Nous sommes un pays membre de l’Union européenne avec les avantages et les contraintes que cela implique et un pays à part entière contrairement à certaines enclaves territoriales qui ont la chance de bénéficier d’un grand protecteur. D’ailleurs la Suisse et le Liechtenstein sont tout aussi malmenés. C’est aussi simple que ça.
Doit-on imaginer un Luxembourg «après-bancaire»… on entend constamment parler de «diversification économique» ?
La place financière luxembourgeoise représente 46% du PIB… et encore ces chiffres sont très vraisemblablement sous-estimés. Ce que l’on a tendance à oublier, c’est que la finance elle-même au Grand-Duché est très diversifiée. Entre corporate finance, fonds d’investissement, banques privées, assurance-réassurance, private equity, etc. nous n’avons pas à nous inquiéter. Le Luxembourg, de par les coûts élevés de la main d’œuvre, n’a d’autre choix que de se concentrer sur des activités à haute valeur ajoutée dont la finance fait partie.
Cela dit, nous n’avons rien contre la venue d’autres activités économiques de pointe, bien au contraire. Toutes les tentatives sont les bienvenues et dans l’intérêt du secteur bancaire lui-même.
Tout le monde s’accorde à dire que les banques américaines et européennes sont à l’origine de la crise économique et financière mondiale. La réponse des décideurs des grandes puissances qui consiste à vouloir durcir la réglementation est-elle la bonne ? Le Luxembourg n’en pâtirait-il pas ?
La crise économique et financière mondiale nous vient tout droit des Etats-Unis, comme tout le monde le sait, et résulte d’un manque de gouvernance et d’une politique monétaire bien trop généreuse qui a contribué au financement des bulles spéculatives. La banque centrale américaine a, de connivence avec les responsables politiques, cherché par là à stimuler la croissance économique. Et aujourd’hui, ce sont les boni des banquiers qui sont mis au pilori. Certes, les financiers ont commis des erreurs mais les responsabilités doivent être partagées.
Quoi qu’il en soit, le manque de gouvernance au niveau politique laisse dubitatif ; on peut vraiment se demander si l’on a tiré les bonnes leçons de cette crise. La preuve en image avec la cacophonie en matière de réglementation qui règne depuis trois mois en Europe. Le manque de concertation politique est un problème. J’estime ainsi qu’aussi bien les acteurs financiers que le monde politique doivent adopter une attitude plus modeste.

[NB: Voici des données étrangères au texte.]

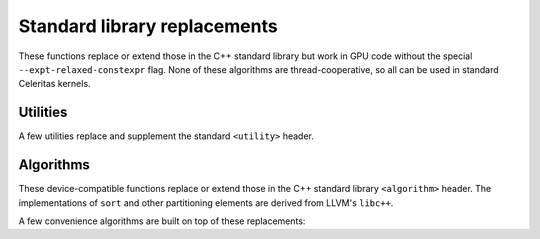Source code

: .. Copyright Celeritas contributors: see top-level COPYRIGHT file for details
.. SPDX-License-Identifier: CC-BY-4.0

Standard library replacements
-----------------------------

These functions replace or extend those in the C++ standard library but work in
GPU code without the special ``--expt-relaxed-constexpr`` flag. None of these
algorithms are thread-cooperative, so all can be used in standard Celeritas
kernels.

Utilities
^^^^^^^^^

A few utilities replace and supplement the standard ``<utility>`` header.

.. doxygenfunction:: celeritas::forward
.. doxygenfunction:: celeritas::move
.. doxygenfunction:: celeritas::trivial_swap
.. doxygenfunction:: celeritas::exchange

Algorithms
^^^^^^^^^^

These device-compatible functions replace or extend those in the C++ standard
library ``<algorithm>`` header. The implementations of ``sort`` and other
partitioning elements are derived from LLVM's ``libc++``.

.. doxygenfunction:: celeritas::all_of
.. doxygenfunction:: celeritas::any_of
.. doxygenfunction:: celeritas::clamp
.. doxygenfunction:: celeritas::lower_bound
.. doxygenfunction:: celeritas::max
.. doxygenfunction:: celeritas::min
.. doxygenfunction:: celeritas::min_element
.. doxygenfunction:: celeritas::partition
.. doxygenfunction:: celeritas::sort
.. doxygenfunction:: celeritas::upper_bound

A few convenience algorithms are built on top of these replacements:

.. doxygenfunction:: celeritas::all_adjacent
.. doxygenfunction:: celeritas::lower_bound_linear
.. doxygenfunction:: celeritas::find_sorted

En ce qui concerne le Luxembourg, comme évoqué tout à l’heure, un durcissement de la réglementation serait au détriment des acteurs financiers, sa particularité étant d’avoir une multitude de petites structures qui verraient leurs coûts augmenter. Cependant, il se dégage également des avantages : un certain nombre de produits dont certaines classes d’investissement alternatif pourraient se délocaliser de centres off-shore vers des centres on-shore, et le Luxembourg a là une carte à jouer qu’il soit absolument saisir. Cela permettrait de compenser les coûts additionnels dont je vous parlais.
N’est-ce pas là plutôt un nouveau tour habile de communication de nos décideurs destiné à montrer à l’opinion publique qu’ils prennent le problème à coeur ?
Lorsque le monde de la finance était au bord de l’abyme voilà près de deux ans et qu’on a parlé de mesures, on s’est d’abord attaqué au boni des traders et aux paradis fiscaux. On avait en fait déjà décelé les mesures à adopter pour avoir l’opinion publique derrière soit. Oui, c’est tout à fait ça.